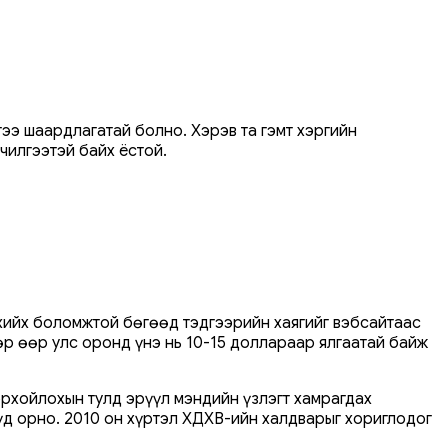
гээ шаардлагатай болно. Хэрэв та гэмт хэргийн
рчилгээтэй байх ёстой.
д хийх боломжтой бөгөөд тэдгээрийн хаягийг вэбсайтаас
өр өөр улс оронд үнэ нь 10-15 доллараар ялгаатай байж
орхойлохын тулд эрүүл мэндийн үзлэгт хамрагдах
үүд орно. 2010 он хүртэл ХДХВ-ийн халдварыг хориглодог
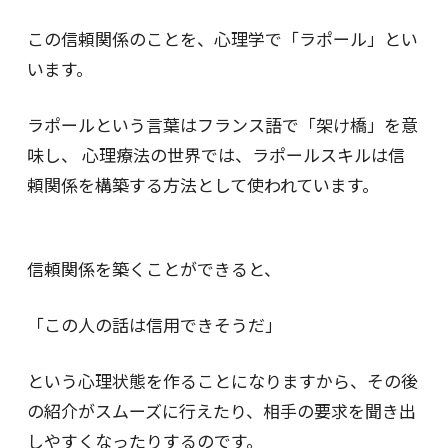
この信頼関係のことを、心理学で「ラポール」とい
います。
ラポールという言葉はフランス語で「架け橋」を意
味し、 心理療法の世界では、ラポールスキルは信
頼関係を構築する方法として使われています。
信頼関係を築くことができると、
「この人の話は信用できそうだ」
という心理状態を作ることになりますから、その後
の紹介がスムーズに行えたり、相手の要求を聞き出
しやすくなったりするのです。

■ **Problem statement**:
Once the line containing "という心理状態を作ることになりますから、その後" is found, output it and each line after it through the end of the listing above, exactly, with nothing else.

■ **Solution to the problem**:
という心理状態を作ることになりますから、その後
の紹介がスムーズに行えたり、相手の要求を聞き出
しやすくなったりするのです。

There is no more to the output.